Pound traders will begin next week more nervous than usual.

The Bank of England and the Federal Reserve are both set to comment on interest rates on the same day, June 17. Both nations report inflation, though economists are overestimating the strength of U.K. data by the most in 2015. Greek officials were set to submit counter-proposals to creditors over the weekend to avoid default, while Standard & Poor’s said Friday that Britain’s top credit rating is at risk because of the government’s planned referendum on European Union membership.

No wonder a gauge of the pound’s volatility versus the dollar just jumped the most in six weeks.

“Maybe the market doesn’t know which way to point,” said Stuart Bennett, head of Group-of-10 currency strategy at Banco Santander SA in London. When the Federal Open Market Committee releases its interest-rate decision, that “might provide a little bit more direction,” he said. Speculating on currencies including sterling will be hard “unless the market has some sort of clarity, be that on Greece or the Fed,” Bennett said.
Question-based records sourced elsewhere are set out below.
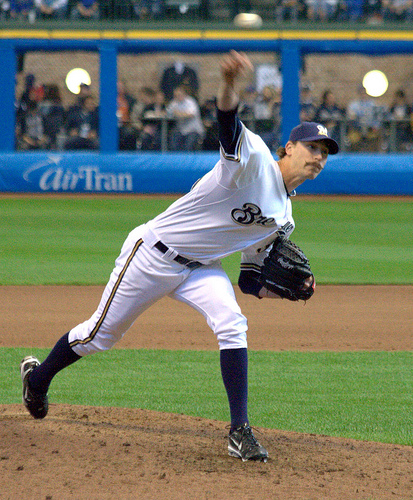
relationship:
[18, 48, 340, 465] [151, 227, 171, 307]
baseball player wearing a belt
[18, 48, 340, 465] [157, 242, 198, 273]
baseball player wearing a belt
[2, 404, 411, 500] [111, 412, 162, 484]
dirt on ground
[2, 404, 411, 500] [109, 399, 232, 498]
dirt on ground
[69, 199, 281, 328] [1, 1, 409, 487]
photo taken at a baseball game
Expected swings in sterling against the dollar for the week ahead catapulted 2.47 percentage points to 10.70 percent as of 5:30 p.m. London time Friday, the biggest increase since the period ended May 1 leading up to Britain’s general election.

The so-called implied volatility was fueled by events such as the Markit Economics Purchasing Managers Index for U.K. services missing even the lowest economist forecast of 57.8 on June 3. On the same day a gauge of U.K. house prices showed the slowest growth in almost two years.

Volatility Jump

A similar volatility gauge in sterling against the euro, was at 13.53 percent, the highest Friday close since on May 1. In a statement on Friday, S&P lowered the outlook on the country’s AAA rating to “negative” from “stable.”

Sterling increased 1.9 percent to $1.5552, its first weekly gain since the period ended May 15. The pound strengthened 0.4 percent this week to 72.36 pence per euro, recovering from the 73.89 pence touched on June 9, its weakest since May 8.

One report next week may show a pick-up in Britain’s core inflation rate, while another is forecast to show a decline in retail sales, according to a Bloomberg survey of economists.

Sonia forwards contracts signal a U.K. interest-rate increase in August 2016.

The Citigroup Economic Surprise Index for the U.K was at minus 35.3 on June 10, the lowest level for this year, and it has been negative since mid-April. A negative number means data releases have been weaker than forecast.

The BOE is scheduled to release the minutes of its meeting ended June 3 on June 17. In May’s minutes, all nine Monetary Policy Committee members voted to keep interest rates at a record-low of 0.5 percent but two said their decision was “finely balanced between voting to hold or raise Bank Rate.”

Policy maker Ian McCafferty, widely known for his hawkish stance on rates, said on Friday that the British economy is “starting to return to more normal conditions” and the time to begin policy tightening is approaching.